— start —
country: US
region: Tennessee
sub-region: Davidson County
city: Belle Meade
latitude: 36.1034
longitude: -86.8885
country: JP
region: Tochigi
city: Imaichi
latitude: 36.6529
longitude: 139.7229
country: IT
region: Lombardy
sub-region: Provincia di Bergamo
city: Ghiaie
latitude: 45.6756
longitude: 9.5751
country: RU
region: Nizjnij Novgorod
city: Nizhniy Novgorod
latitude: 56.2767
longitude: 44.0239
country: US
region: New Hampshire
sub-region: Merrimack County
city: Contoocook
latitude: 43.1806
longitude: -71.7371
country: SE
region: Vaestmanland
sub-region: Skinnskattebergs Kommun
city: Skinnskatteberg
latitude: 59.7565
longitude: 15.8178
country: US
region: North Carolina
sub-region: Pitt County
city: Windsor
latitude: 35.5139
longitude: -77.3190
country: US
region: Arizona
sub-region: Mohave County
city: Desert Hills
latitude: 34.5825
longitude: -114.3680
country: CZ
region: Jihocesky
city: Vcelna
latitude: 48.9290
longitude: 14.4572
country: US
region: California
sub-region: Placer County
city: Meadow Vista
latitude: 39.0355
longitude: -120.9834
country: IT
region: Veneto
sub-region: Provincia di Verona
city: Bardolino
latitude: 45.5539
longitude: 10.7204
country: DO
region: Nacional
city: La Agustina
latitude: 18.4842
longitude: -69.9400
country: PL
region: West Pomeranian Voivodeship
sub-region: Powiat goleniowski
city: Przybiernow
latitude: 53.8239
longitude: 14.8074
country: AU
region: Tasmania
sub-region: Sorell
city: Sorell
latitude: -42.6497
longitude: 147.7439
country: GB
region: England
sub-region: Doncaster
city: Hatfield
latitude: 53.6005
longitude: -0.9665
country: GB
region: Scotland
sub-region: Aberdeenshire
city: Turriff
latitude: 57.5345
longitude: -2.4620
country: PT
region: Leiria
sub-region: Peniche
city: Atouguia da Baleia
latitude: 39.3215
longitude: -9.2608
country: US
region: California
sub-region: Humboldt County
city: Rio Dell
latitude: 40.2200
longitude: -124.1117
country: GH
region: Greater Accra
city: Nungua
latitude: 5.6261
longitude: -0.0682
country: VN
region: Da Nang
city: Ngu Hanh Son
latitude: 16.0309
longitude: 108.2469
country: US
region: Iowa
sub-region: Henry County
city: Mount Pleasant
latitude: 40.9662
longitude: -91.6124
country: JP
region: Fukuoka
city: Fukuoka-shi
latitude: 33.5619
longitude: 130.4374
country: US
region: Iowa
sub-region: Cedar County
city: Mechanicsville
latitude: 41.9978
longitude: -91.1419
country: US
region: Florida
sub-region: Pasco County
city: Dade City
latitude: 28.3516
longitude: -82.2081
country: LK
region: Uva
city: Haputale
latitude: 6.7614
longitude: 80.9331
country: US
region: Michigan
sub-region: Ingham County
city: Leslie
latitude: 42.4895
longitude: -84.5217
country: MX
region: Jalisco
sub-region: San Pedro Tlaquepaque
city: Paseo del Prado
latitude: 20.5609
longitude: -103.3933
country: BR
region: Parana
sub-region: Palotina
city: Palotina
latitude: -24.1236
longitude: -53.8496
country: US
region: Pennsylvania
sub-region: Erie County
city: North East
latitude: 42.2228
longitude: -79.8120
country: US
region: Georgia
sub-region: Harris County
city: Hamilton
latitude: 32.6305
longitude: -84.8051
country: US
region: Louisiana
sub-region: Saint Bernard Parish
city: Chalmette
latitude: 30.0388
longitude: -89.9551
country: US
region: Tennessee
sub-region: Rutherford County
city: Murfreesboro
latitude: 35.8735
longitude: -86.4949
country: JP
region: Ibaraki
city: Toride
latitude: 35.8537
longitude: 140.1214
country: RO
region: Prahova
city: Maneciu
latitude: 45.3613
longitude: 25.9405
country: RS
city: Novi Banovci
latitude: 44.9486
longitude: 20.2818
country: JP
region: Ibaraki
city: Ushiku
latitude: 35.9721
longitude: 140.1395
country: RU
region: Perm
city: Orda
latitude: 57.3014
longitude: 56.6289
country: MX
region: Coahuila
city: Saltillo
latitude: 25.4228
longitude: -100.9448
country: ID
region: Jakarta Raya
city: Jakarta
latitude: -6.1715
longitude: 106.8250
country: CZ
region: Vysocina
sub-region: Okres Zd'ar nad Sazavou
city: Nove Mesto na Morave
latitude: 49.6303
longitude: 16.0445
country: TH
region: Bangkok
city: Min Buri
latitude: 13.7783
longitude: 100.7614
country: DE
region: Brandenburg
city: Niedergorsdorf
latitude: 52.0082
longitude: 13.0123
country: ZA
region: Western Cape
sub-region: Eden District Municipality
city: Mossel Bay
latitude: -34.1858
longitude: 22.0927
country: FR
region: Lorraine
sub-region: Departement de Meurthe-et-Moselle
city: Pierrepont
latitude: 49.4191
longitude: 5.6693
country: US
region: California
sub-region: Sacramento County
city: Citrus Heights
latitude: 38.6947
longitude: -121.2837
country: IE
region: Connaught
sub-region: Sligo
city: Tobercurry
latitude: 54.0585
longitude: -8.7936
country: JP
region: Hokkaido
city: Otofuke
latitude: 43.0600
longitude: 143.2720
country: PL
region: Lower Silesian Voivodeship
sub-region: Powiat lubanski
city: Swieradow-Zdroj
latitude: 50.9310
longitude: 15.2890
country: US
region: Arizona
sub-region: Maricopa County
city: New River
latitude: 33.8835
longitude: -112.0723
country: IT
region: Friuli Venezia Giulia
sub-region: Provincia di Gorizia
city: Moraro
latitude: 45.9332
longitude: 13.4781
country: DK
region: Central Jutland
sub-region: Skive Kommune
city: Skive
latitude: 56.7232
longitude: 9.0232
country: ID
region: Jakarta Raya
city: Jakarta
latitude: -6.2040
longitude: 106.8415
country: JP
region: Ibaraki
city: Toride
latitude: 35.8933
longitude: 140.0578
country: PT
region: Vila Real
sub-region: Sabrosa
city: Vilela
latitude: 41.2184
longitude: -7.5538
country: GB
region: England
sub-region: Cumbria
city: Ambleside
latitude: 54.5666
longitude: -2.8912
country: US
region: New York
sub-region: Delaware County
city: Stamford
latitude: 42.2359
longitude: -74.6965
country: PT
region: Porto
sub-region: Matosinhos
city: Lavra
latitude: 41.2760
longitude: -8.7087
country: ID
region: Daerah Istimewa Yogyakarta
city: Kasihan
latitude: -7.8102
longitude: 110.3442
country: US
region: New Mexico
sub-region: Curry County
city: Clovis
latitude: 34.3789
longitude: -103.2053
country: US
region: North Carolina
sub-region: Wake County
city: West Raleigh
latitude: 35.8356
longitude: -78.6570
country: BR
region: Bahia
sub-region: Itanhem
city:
— end —
• Exercise instructions: Rewrite the items starting at the line containing "longitude: -112.0723" and ending at the last line of the items, substituting "lat" for every "latitude" and changing nothing else.

• Exercise response:
longitude: -112.0723
country: IT
region: Friuli Venezia Giulia
sub-region: Provincia di Gorizia
city: Moraro
lat: 45.9332
longitude: 13.4781
country: DK
region: Central Jutland
sub-region: Skive Kommune
city: Skive
lat: 56.7232
longitude: 9.0232
country: ID
region: Jakarta Raya
city: Jakarta
lat: -6.2040
longitude: 106.8415
country: JP
region: Ibaraki
city: Toride
lat: 35.8933
longitude: 140.0578
country: PT
region: Vila Real
sub-region: Sabrosa
city: Vilela
lat: 41.2184
longitude: -7.5538
country: GB
region: England
sub-region: Cumbria
city: Ambleside
lat: 54.5666
longitude: -2.8912
country: US
region: New York
sub-region: Delaware County
city: Stamford
lat: 42.2359
longitude: -74.6965
country: PT
region: Porto
sub-region: Matosinhos
city: Lavra
lat: 41.2760
longitude: -8.7087
country: ID
region: Daerah Istimewa Yogyakarta
city: Kasihan
lat: -7.8102
longitude: 110.3442
country: US
region: New Mexico
sub-region: Curry County
city: Clovis
lat: 34.3789
longitude: -103.2053
country: US
region: North Carolina
sub-region: Wake County
city: West Raleigh
lat: 35.8356
longitude: -78.6570
country: BR
region: Bahia
sub-region: Itanhem
city:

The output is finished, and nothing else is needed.